Immerhin hat der Hahn seine Passagierzahlen im vergangenen Jahr gesteigert. Die rund 2,67 Millionen Fluggäste entsprechen einem Zuwachs von neun Prozent. Gleichzeitig ist damit wieder das Niveau von 2013 erreicht. Und auch bei der Fracht gibt sich der Airport optimistisch: Mit Etihad als neuem Kunden rechne man, dass es 2016 wieder aufwärts gehe mit dem Cargo-Geschäft, heißt es.

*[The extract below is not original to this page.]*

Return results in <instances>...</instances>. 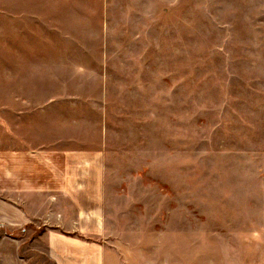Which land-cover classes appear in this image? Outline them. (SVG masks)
<instances>
[{"label": "rangeland", "instance_id": "1", "mask_svg": "<svg viewBox=\"0 0 264 264\" xmlns=\"http://www.w3.org/2000/svg\"><path fill=\"white\" fill-rule=\"evenodd\" d=\"M47 7L64 46L42 79H9L1 58L0 234L43 228L11 203L16 149L98 151L121 264H264V0Z\"/></svg>", "mask_w": 264, "mask_h": 264}, {"label": "crops", "instance_id": "2", "mask_svg": "<svg viewBox=\"0 0 264 264\" xmlns=\"http://www.w3.org/2000/svg\"><path fill=\"white\" fill-rule=\"evenodd\" d=\"M47 2L0 0V65L7 57L9 79H42L32 76L34 66H47L49 49L64 46L49 41ZM100 157L79 149H16L7 174L11 203L22 211V224L43 228L28 245L23 236L0 234V264H121L104 233Z\"/></svg>", "mask_w": 264, "mask_h": 264}]
</instances>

Passagiere und Fracht am Flughafen Hahn
Passagiere in Millionen Fracht in Tonnen
Jahr 2005 3079528 107305
Jahr 2006 3705088 123165
Jahr 2007 4015155 125049
Jahr 2008 3940585 179375
Jahr 2009 3793958 174664
Jahr 2010 3493629 228547
Jahr 2011 2894363 286416
Jahr 2012 2791185 207520
Jahr 2013 2667529 152503
Jahr 2014 2447258 132638
Jahr 2015 2665255 79661

Quelle: Flughafen Hahn

Finanziell schreibt der Airport jedoch weiter rote Zahlen. Für die Geschäftsjahre 2015 und 2016 rechnet Aufsichtsratschef Salvatore Barbaro (SPD) mit einem Defizit von jeweils 16 Millionen Euro. Im Jahr 2014 hatte das Minus sogar 45,2 Millionen Euro betragen, allerdings einschließlich Sonderabschreibungen. Bei den wirtschaftlichen Kennziffern sei eine positive Entwicklung erkennbar, stellt Airport-Chef Markus Bunk fest.

"Wir dürfen nicht nachlassen, den Standort für unsere Frachtkunden, aber auch für unsere Passagiere zukunftsfähig und attraktiv zu gestalten", so Bunk weiter. Er sieht auch nach dem Abschluss des laufenden Privatisierungsprozesses eine Herausforderung. Sobald ein neuer Partner gefunden sei, müsse man sich aneinander gewöhnen, so Bunk.

© dpa, Fredrik von Erichsen Lesen Sie auch: Politik schätzt Verkauf des Flughafens Hahn unterschiedlich ein

Auch wenn nichts offiziell ist, gibt es derzeit drei bestätigte potentielle Käufer. Diese würden den Hahn als Airport für Passagiere und Fracht weiterführen wollen, sagt Innenstaatssekretär Randolf Stich (SPD). Unter den Interessenten soll sich die chinesische HNA Gruppe befinden - ein milliardenschwerer Großkonzern, der international unter anderem im Hotel- und Tourismusgeschäft sowie im Flughafenmanagement aktiv ist.

Ein Medienbericht hatte neulich einen vierten Kandidaten genannt. Er soll aus dem arabischen Raum kommen, hieß es aus informierten Kreisen. Einem der Interessenten werden Verbindungen zum US-Online-Riesen Amazon unterstellt, wie der rheinland-pfälzische CDU-Fraktionsvize Alexander Licht sagt. Belege für ein größeres Engagement im Hunsrück gibt es aber bisher nicht.